# Belts keep coming off, or slipping



## Bob Driver (Nov 1, 2017)

I get a lot of machines in the shop where the complaint is the belts keep coming off, the belts keep slipping, or the belts roll over in the pulley. You have to bear in mind that not only do the belts wear, so do the pulleys. Any machine over 10 years old could have worn pulleys. They are called "V-belts" for a reason, the V-shape of the sheave groove grips the side of the belt.
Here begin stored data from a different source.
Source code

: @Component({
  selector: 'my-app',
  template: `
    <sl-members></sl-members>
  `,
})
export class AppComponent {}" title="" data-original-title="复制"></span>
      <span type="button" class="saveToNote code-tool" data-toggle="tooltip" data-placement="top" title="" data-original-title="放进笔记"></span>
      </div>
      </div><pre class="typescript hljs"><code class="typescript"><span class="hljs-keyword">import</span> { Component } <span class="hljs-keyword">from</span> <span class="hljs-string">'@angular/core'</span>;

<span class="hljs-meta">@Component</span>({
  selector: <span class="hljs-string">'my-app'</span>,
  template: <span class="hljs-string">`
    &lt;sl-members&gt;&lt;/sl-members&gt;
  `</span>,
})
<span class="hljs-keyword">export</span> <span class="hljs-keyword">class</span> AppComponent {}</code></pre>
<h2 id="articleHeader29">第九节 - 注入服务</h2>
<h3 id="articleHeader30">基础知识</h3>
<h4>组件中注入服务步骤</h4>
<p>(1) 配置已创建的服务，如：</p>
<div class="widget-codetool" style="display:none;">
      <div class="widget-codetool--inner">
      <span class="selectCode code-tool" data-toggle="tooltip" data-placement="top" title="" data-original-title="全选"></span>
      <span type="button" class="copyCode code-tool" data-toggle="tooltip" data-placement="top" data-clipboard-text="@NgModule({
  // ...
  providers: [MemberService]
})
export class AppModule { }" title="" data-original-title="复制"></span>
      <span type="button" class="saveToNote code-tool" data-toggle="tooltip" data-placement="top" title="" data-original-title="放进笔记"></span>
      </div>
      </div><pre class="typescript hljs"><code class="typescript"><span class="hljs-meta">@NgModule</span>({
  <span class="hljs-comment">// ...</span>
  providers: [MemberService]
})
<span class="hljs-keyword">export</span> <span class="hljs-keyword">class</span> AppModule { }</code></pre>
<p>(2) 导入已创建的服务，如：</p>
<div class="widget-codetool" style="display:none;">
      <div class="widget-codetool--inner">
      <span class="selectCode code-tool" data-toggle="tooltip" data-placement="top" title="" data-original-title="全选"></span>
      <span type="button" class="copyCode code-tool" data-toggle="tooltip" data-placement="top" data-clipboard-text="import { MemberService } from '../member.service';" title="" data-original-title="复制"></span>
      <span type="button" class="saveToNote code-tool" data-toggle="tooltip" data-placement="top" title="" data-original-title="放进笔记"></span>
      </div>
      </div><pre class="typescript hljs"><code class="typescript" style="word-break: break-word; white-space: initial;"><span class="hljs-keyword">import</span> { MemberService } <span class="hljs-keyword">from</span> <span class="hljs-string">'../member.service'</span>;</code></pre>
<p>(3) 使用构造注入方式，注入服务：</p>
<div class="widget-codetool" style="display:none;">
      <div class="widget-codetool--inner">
If the V-groove is worn to the point where it is now "U-shaped", either the belt will slip, or it will come off when a shock load is applied (blades engaged) because the belt will try to roll over in the pulley groove. If this keeps happening to your machine, you need to take a close look at the profile of your V-belt as it rides in the pulleys. If the top of the belt rides more than 1/32" BELOW the two edges of the sheave groove, the pulley is worn out. They actually make a set of gauges to check for pulley wear (Browning #2695179 Groove Gauge). The simplest way to check for a worn pulley is to use those gauges, otherwise you need to install a new belt and eyeball how a fresh belt rides in the sheave groove. I've had an older SCAG, and Exmark, both with HD cast iron pulleys in the shop recently. They were both leaving "stringers" in the cut of the center blade. Both customers had installed new blades to no avail. In both cases, the deck belt was riding a 1/4" below the edge of the sheave groove on the center pulley, the belt was slipping, and the center blade tip speed was off. Here's a link that explains the issue better in detail.
Demystifying the V-Belt Sheave Groove Wear - MROSupply.com

If you're getting "stringers" or a weird cut and want to check/compare spindle pulley speeds, to see if one is rotating at a different speed from the other(s), I use a digital laser tachometer. Get the spindle pulleys where you can point the laser at them and put them under a load (mowing)..... They should be turning at roughly the same RPM +/- 3%. The difference between "loaded" and "unloaded" spindle speeds is a really good way to tell how much a deck belt is slipping. A worn pulley won't read much of an RPM difference "unloaded", but under a load, it sticks out like a sore thumb
https://www.amazon.com/AGPtek®-Professional-Digital-Tachometer-Contact/dp/B004Q8L894/ref=pd_sbs_1?pd_rd_w=XmKMm&pf_rd_p=c52600a3-624a-4791-b4c4-3b112e19fbbc&pf_rd_r=CK0A05J3986586EJVRV4&pd_rd_r=18d2fb09-7bf0-4a43-b71c-59d28f37278b&pd_rd_wg=ijn3L&pd_rd_i=B004Q8L894&psc=1


----------



## BigT (Sep 15, 2014)

Excellent explanation Bob. Thanx!!


----------



## pogobill (Jan 31, 2012)

Yes, thank you Bob!


----------